Daring Do and the Iron Pyramid

by Unwhole Hole


Chapter 23: Line of Sight

Daring did not listen to her sister, and she ran. Through the empty camp, ignoring all sound she was making until she slid onto the ground and collapsed in front of Seht. The larger pony turned her mechanical eyes to face her, staring without emotion.

“Daring Do. Why have you returned to me so soon?”

“Because I’m finally making a choice.” Daring stood up, running to the side of the assembly where one of the was-staffs connected to the spell assembled beneath the stand.

“What are you doing?”

“I’m sorry,” she said, wiping away her tears. “I can’t fix it, but I can still make it right!”

Daring grasped the staff in her teeth, ready to pull it out and deactivate the containment spell—but was stopped by something cold pressing against her neck.

She stopped and turned her eyes slowly, her gaze tracing up the mottled red blade pressed against her neck to the pony that was holding it.

“You will not,” said Honor.

“You wouldn’t dare.”

“I serve our traditions and nothing more. She must remained contained. I will do what I have to do to make sure the world remains safe.”

“Can’t you see that this is wrong?”

“It is tradition--”

“Your name isn’t ‘tradition’, Honor! What’s the right thing to do?”

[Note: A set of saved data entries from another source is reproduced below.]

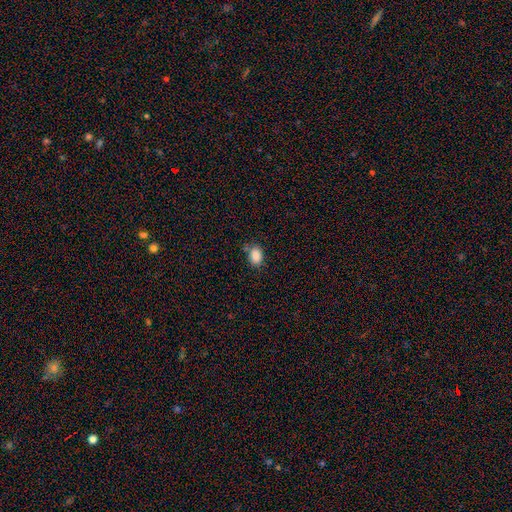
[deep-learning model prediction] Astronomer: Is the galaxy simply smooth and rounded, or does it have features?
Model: smooth — 87%.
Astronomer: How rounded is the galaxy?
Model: in between — 79%.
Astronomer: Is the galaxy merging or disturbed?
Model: none — 74%.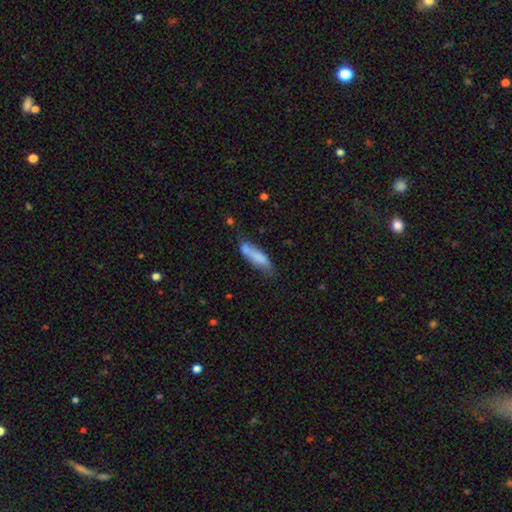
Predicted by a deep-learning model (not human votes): Smooth or featured?
  - smooth: 74% *
  - featured or disk: 18%
  - star or artifact: 7%
How rounded?
  - cigar-shaped: 58% *
  - in between: 40%
  - round: 2%
Merging?
  - none: 50% *
  - minor disturbance: 27%
  - merger: 15%
  - major disturbance: 9%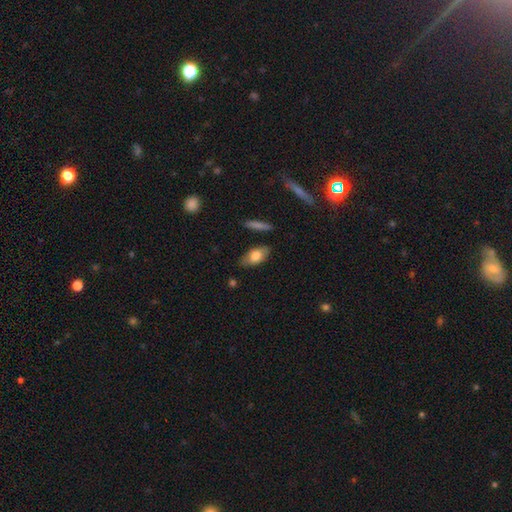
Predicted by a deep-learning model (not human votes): smooth_or_featured: smooth (p=0.75) [alt: featured or disk p=0.18]
how_rounded: in between (p=0.88) [alt: cigar-shaped p=0.08]
merging: none (p=0.81) [alt: minor disturbance p=0.14]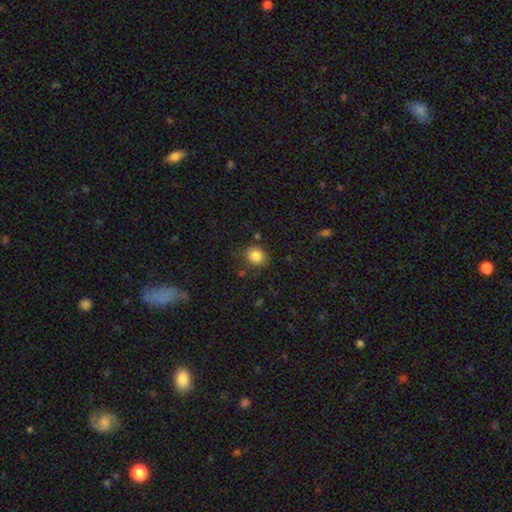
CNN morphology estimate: This appears to be a smooth galaxy with no disk features (85%) that is round (70%). Merging: none (81%).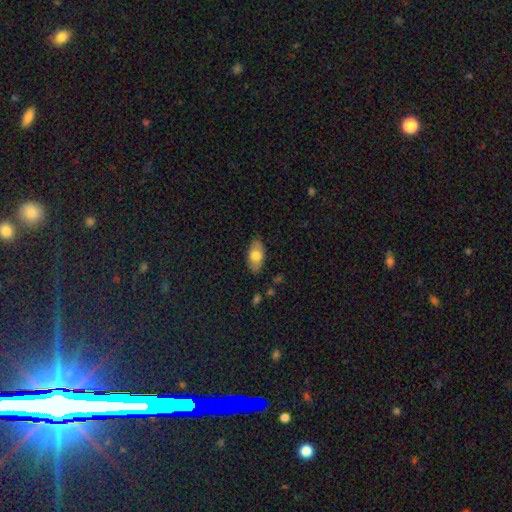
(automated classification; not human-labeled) Smooth or featured? smooth (73%)
How rounded? in between (91%)
Merging? none (84%)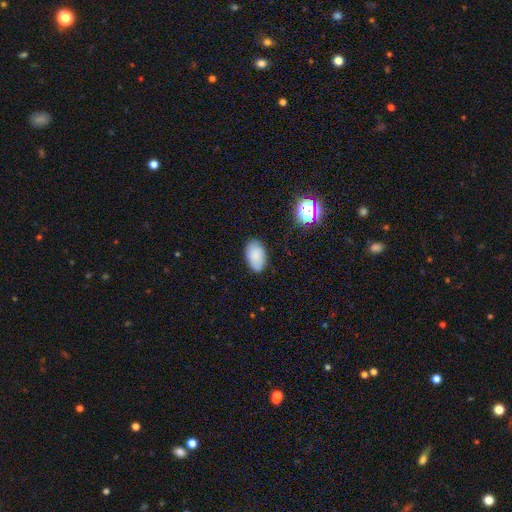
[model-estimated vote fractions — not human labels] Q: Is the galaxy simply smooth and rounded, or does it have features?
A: smooth — 83%.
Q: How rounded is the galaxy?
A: in between — 92%.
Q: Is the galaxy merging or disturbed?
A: none — 82%.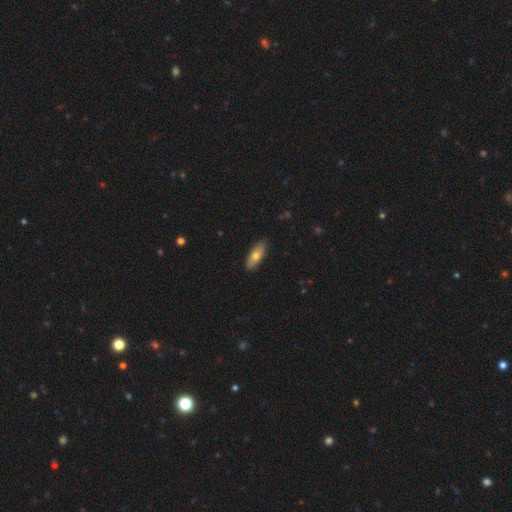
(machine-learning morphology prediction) smooth 70%, featured or disk 24%, star or artifact 6%. Down the decision tree: how rounded — in between (71%); merging — none (88%).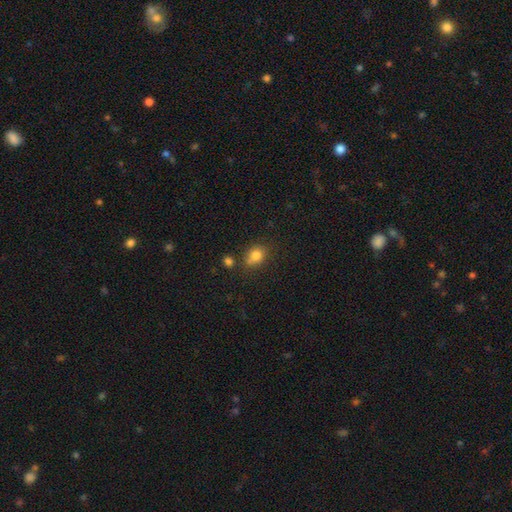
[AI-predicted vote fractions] Smooth or featured: smooth — 82% (star or artifact — 11%)
How rounded: round — 50% (in between — 48%)
Merging: none — 62% (minor disturbance — 21%)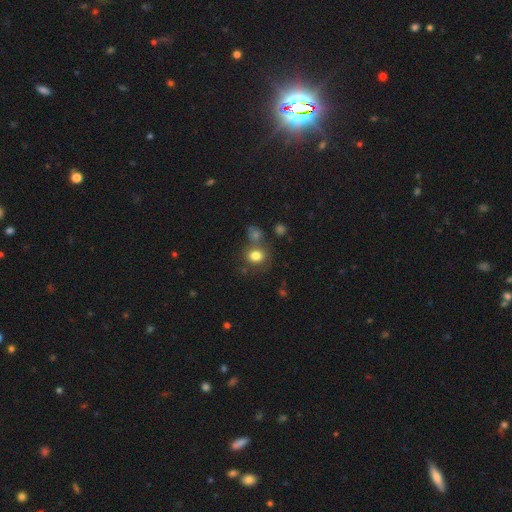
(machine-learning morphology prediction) smooth 80%, star or artifact 12%, featured or disk 8%. Down the decision tree: how rounded — round (69%); merging — none (65%).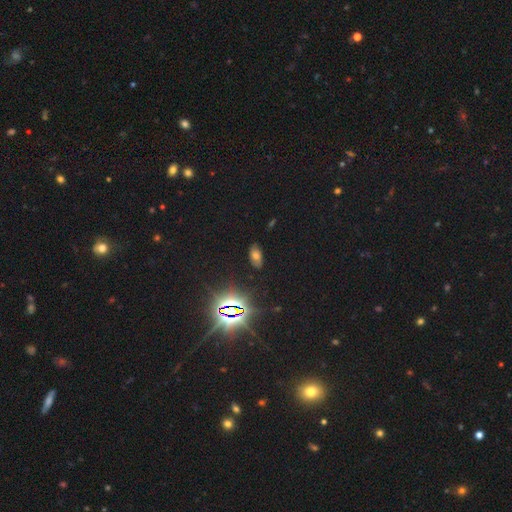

Honor’s hoof shook. “She is evil. She will destroy us. I have to protect us. Even you. Don’t make me do it. Please, Daring, I do not want to.”

“And you will not have to.”

Both Daring and Honor turned their eyes to see Wisdom and Dignity approaching, flanked by several griffons.

“Wisdom,” said Honor, not fully relieved.

“She has been deceived by the monster's lies. Her mind is too weak.”

A shadow appeared beside Daring Do, and before she could even react Dignity’s hoof was slammed into her back, in the space between her wings. The whole world seemed to flash with white brilliant light and Daring felt herself thrown to the ground, where she was kicked hard in the stomach. Then she felt pressure as one of her hooves was pulled behind her.

“Do not injure her excessively,” sighed Wun, appearing from between two tents, completely nude. Caballeron, behind her, had hastily put on his shirt but not his ascot. “I should have expected this,” she said, looming over Daring Do. “You cannot be a rational, sane pony. You are having trouble realizing that this is all terribly reasonable. Mundane, even. Taking you on this trip was a mistake. You are clearly quite unready to have left Singapone. And from this behavior, I doubt you ever will be. You do not have a reasonable perspective of how this business is meant to operate.”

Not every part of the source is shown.